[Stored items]
* * * * * * *

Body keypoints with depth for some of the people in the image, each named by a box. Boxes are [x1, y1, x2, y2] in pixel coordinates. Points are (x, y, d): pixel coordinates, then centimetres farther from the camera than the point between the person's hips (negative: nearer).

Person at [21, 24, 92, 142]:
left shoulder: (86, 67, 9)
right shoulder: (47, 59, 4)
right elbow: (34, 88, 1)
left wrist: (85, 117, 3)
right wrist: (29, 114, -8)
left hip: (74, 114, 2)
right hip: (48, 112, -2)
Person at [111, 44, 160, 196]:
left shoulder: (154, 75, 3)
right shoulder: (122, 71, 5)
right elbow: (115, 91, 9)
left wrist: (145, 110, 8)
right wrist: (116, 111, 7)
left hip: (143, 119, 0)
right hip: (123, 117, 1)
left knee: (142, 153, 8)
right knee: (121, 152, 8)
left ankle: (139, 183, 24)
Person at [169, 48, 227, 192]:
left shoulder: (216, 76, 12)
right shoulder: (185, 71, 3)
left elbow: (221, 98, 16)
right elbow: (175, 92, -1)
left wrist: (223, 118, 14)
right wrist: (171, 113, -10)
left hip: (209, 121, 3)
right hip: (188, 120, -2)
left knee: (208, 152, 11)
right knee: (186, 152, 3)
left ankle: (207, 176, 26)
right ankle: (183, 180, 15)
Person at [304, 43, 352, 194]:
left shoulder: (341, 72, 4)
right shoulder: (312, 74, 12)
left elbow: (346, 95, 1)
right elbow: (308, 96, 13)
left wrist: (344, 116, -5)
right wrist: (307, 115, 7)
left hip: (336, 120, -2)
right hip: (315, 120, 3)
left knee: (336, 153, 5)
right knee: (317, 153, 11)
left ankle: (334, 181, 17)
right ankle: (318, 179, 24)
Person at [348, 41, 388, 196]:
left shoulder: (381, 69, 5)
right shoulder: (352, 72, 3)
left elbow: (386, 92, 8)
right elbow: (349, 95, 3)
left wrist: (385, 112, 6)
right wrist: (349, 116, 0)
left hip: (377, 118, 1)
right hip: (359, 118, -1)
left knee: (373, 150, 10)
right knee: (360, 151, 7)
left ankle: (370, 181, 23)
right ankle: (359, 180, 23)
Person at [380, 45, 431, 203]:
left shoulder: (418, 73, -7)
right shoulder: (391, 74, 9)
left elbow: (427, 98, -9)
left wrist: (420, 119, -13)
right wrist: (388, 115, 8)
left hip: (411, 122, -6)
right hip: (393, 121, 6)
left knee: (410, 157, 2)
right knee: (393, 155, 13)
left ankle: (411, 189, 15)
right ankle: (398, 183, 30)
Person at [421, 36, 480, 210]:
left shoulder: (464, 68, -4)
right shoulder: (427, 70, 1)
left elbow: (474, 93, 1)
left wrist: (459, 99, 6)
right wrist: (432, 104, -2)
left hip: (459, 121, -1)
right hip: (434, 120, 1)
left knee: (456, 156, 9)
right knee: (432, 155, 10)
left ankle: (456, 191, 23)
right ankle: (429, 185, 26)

* * * * * * *

### What the exercise asks
Reproduce all records exactly, without omissions.

### Task solution
Body keypoints with depth for some of the people in the image, each named by a box. Boxes are [x1, y1, x2, y2] in pixel coordinates. Points are (x, y, d): pixel coordinates, then centimetres farther from the camera than the point between the person's hips (negative: nearer).

Person at [21, 24, 92, 142]:
left shoulder: (86, 67, 9)
right shoulder: (47, 59, 4)
right elbow: (34, 88, 1)
left wrist: (85, 117, 3)
right wrist: (29, 114, -8)
left hip: (74, 114, 2)
right hip: (48, 112, -2)
Person at [111, 44, 160, 196]:
left shoulder: (154, 75, 3)
right shoulder: (122, 71, 5)
right elbow: (115, 91, 9)
left wrist: (145, 110, 8)
right wrist: (116, 111, 7)
left hip: (143, 119, 0)
right hip: (123, 117, 1)
left knee: (142, 153, 8)
right knee: (121, 152, 8)
left ankle: (139, 183, 24)
Person at [169, 48, 227, 192]:
left shoulder: (216, 76, 12)
right shoulder: (185, 71, 3)
left elbow: (221, 98, 16)
right elbow: (175, 92, -1)
left wrist: (223, 118, 14)
right wrist: (171, 113, -10)
left hip: (209, 121, 3)
right hip: (188, 120, -2)
left knee: (208, 152, 11)
right knee: (186, 152, 3)
left ankle: (207, 176, 26)
right ankle: (183, 180, 15)
Person at [304, 43, 352, 194]:
left shoulder: (341, 72, 4)
right shoulder: (312, 74, 12)
left elbow: (346, 95, 1)
right elbow: (308, 96, 13)
left wrist: (344, 116, -5)
right wrist: (307, 115, 7)
left hip: (336, 120, -2)
right hip: (315, 120, 3)
left knee: (336, 153, 5)
right knee: (317, 153, 11)
left ankle: (334, 181, 17)
right ankle: (318, 179, 24)
Person at [348, 41, 388, 196]:
left shoulder: (381, 69, 5)
right shoulder: (352, 72, 3)
left elbow: (386, 92, 8)
right elbow: (349, 95, 3)
left wrist: (385, 112, 6)
right wrist: (349, 116, 0)
left hip: (377, 118, 1)
right hip: (359, 118, -1)
left knee: (373, 150, 10)
right knee: (360, 151, 7)
left ankle: (370, 181, 23)
right ankle: (359, 180, 23)
Person at [380, 45, 431, 203]:
left shoulder: (418, 73, -7)
right shoulder: (391, 74, 9)
left elbow: (427, 98, -9)
left wrist: (420, 119, -13)
right wrist: (388, 115, 8)
left hip: (411, 122, -6)
right hip: (393, 121, 6)
left knee: (410, 157, 2)
right knee: (393, 155, 13)
left ankle: (411, 189, 15)
right ankle: (398, 183, 30)
Person at [421, 36, 480, 210]:
left shoulder: (464, 68, -4)
right shoulder: (427, 70, 1)
left elbow: (474, 93, 1)
left wrist: (459, 99, 6)
right wrist: (432, 104, -2)
left hip: (459, 121, -1)
right hip: (434, 120, 1)
left knee: (456, 156, 9)
right knee: (432, 155, 10)
left ankle: (456, 191, 23)
right ankle: (429, 185, 26)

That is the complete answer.